Molecular characteristics governing chlorine deposition and removal on promoted Ag catalysts during ethylene epoxidation

Abstract

The selectivity of Ag ethylene epoxidation catalysts correlates with surface coverage of the promoter chlorine. Cl coverage, in turn, is a function of co-fed organic chloride and alkane moderator pressures. Organic molecules can be classified based on their deprotonation enthalpy, as those that are inert, those capable of selective oxidation, or those that act as gas-phase acids.

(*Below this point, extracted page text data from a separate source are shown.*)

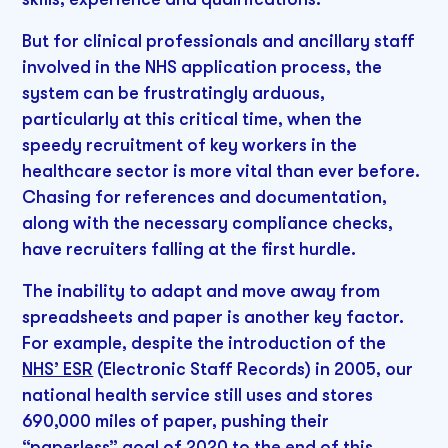
But for clinical professionals and ancillary staff
involved in the NHS application process, the
system can be frustratingly arduous,
particularly at this critical time, when the
speedy recruitment of key workers in the
healthcare sector is more vital than ever before.
Chasing for references and documentation,
along with the necessary compliance checks,
have recruiters falling at the first hurdle.
The inability to adapt and move away from
spreadsheets and paper is another key factor.
For example, despite the introduction of the
NHS’ ESR
(Electronic Staff Records) in 2005, our
national health service still uses and stores
690,000 miles of paper, pushing their
“paperless” goal of 2020 to the end of this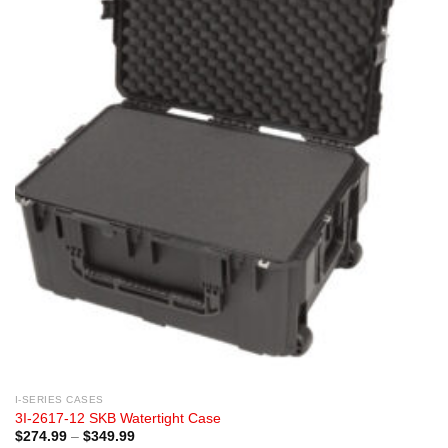
I-SERIES CASES
3I-2617-12 SKB Watertight Case
Price
$
274.99
–
$
349.99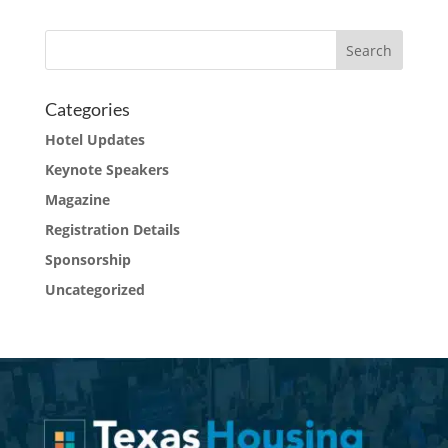
Categories
Hotel Updates
Keynote Speakers
Magazine
Registration Details
Sponsorship
Uncategorized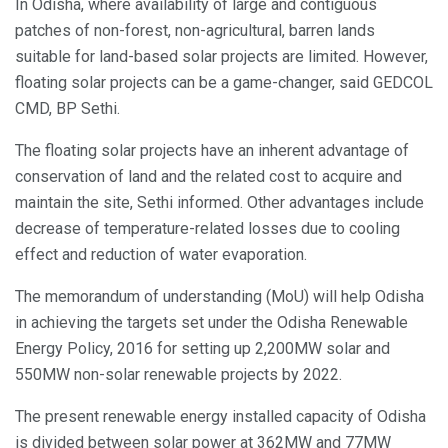
In Odisha, where availability of large and contiguous
patches of non-forest, non-agricultural, barren lands
suitable for land-based solar projects are limited. However,
floating solar projects can be a game-changer, said GEDCOL
CMD, BP Sethi.
The floating solar projects have an inherent advantage of
conservation of land and the related cost to acquire and
maintain the site, Sethi informed. Other advantages include
decrease of temperature-related losses due to cooling
effect and reduction of water evaporation.
The memorandum of understanding (MoU) will help Odisha
in achieving the targets set under the Odisha Renewable
Energy Policy, 2016 for setting up 2,200MW solar and
550MW non-solar renewable projects by 2022.
The present renewable energy installed capacity of Odisha
is divided between solar power at 362MW and 77MW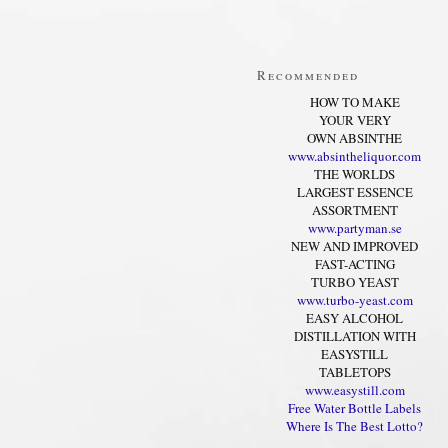
Recommended
HOW TO MAKE
YOUR VERY
OWN ABSINTHE
www.absintheliquor.com
THE WORLDS
LARGEST ESSENCE
ASSORTMENT
www.partyman.se
NEW AND IMPROVED
FAST-ACTING
TURBO YEAST
www.turbo-yeast.com
EASY ALCOHOL
DISTILLATION WITH
EASYSTILL
TABLETOPS
www.easystill.com
Free Water Bottle Labels
Where Is The Best Lotto?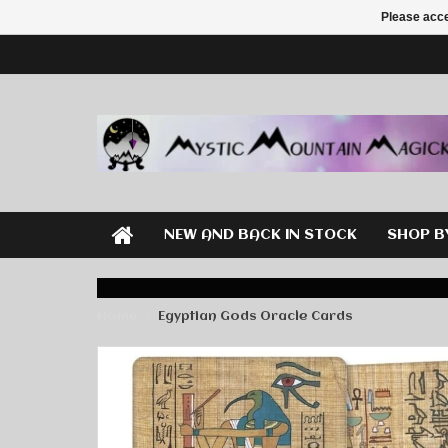
Please acce
NEW AND BACK IN STOCK
SHOP B
Home
Egyptian Gods Oracle Cards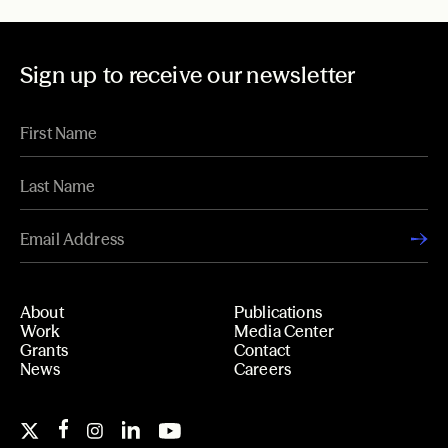
Sign up to receive our newsletter
About
Publications
Work
Media Center
Grants
Contact
News
Careers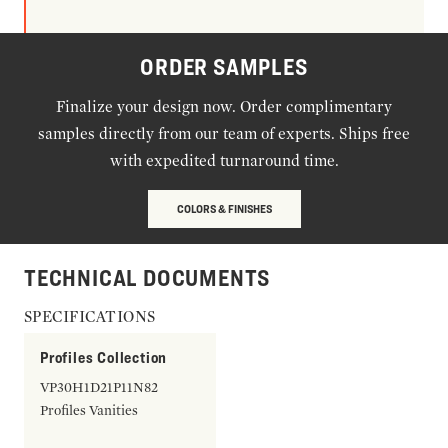
ORDER SAMPLES
Finalize your design now. Order complimentary
samples directly from our team of experts. Ships free
with expedited turnaround time.
COLORS & FINISHES
TECHNICAL DOCUMENTS
SPECIFICATIONS
Profiles Collection
VP30H1D21P11N82
Profiles Vanities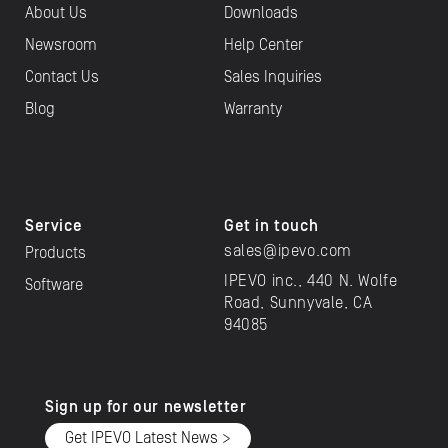
About Us
Downloads
Newsroom
Help Center
Contact Us
Sales Inquiries
Blog
Warranty
Service
Get in touch
sales@ipevo.com
Products
IPEVO inc., 440 N. Wolfe
Software
Road, Sunnyvale, CA
94085
Sign up for our newsletter
Get IPEVO Latest News >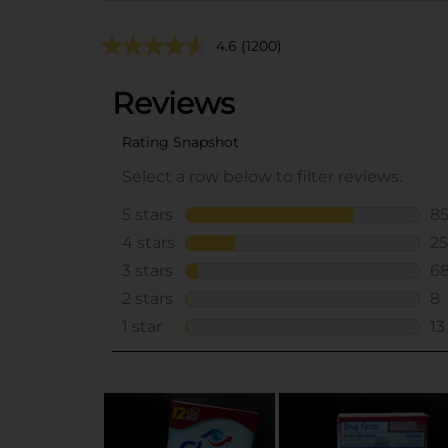
4.6
(1200)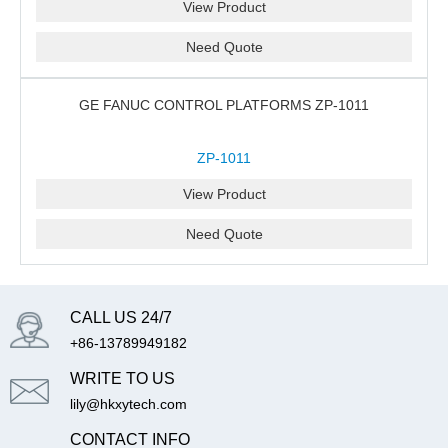
View Product
Need Quote
GE FANUC CONTROL PLATFORMS ZP-1011
ZP-1011
View Product
Need Quote
CALL US 24/7
+86-13789949182
WRITE TO US
lily@hkxytech.com
CONTACT INFO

The influence of alkane moderator and alkyl chloride promoter identities on Cl coverage was assessed by titration of Cl by ethane in a recirculating gas-phase batch reactor immediately following steady-state reactions with various alkane and alkyl chlorides included in ethylene oxidation feedstreams. The faculty of organic molecules for Cl removal correlates with the weakest CH bond dissociation enthalpy, such that molecules with CH bonds susceptible to homolysis remove Cl more effectively than those with stronger CH bonds. Cl deposition likely occurs via heterolytic cleavage of CCl bonds in alkyl chlorides, such that molecules with weak CCl bonds deposit multiple monolayers of Cl. Cl coverage affects ethylene epoxidation rates identically regardless of the organic chloride or the aliphatic hydrocarbon employed, demonstrating that these molecules only impact catalysis by moderating Cl coverage. These findings implicate the concurrent prevalence of homolytic and heterolytic pathways during ethylene epoxidation on promoted Ag/α-Al2O3 catalysts and provide context to examine additional roles of surface oxygen beyond involvement in oxidation pathways.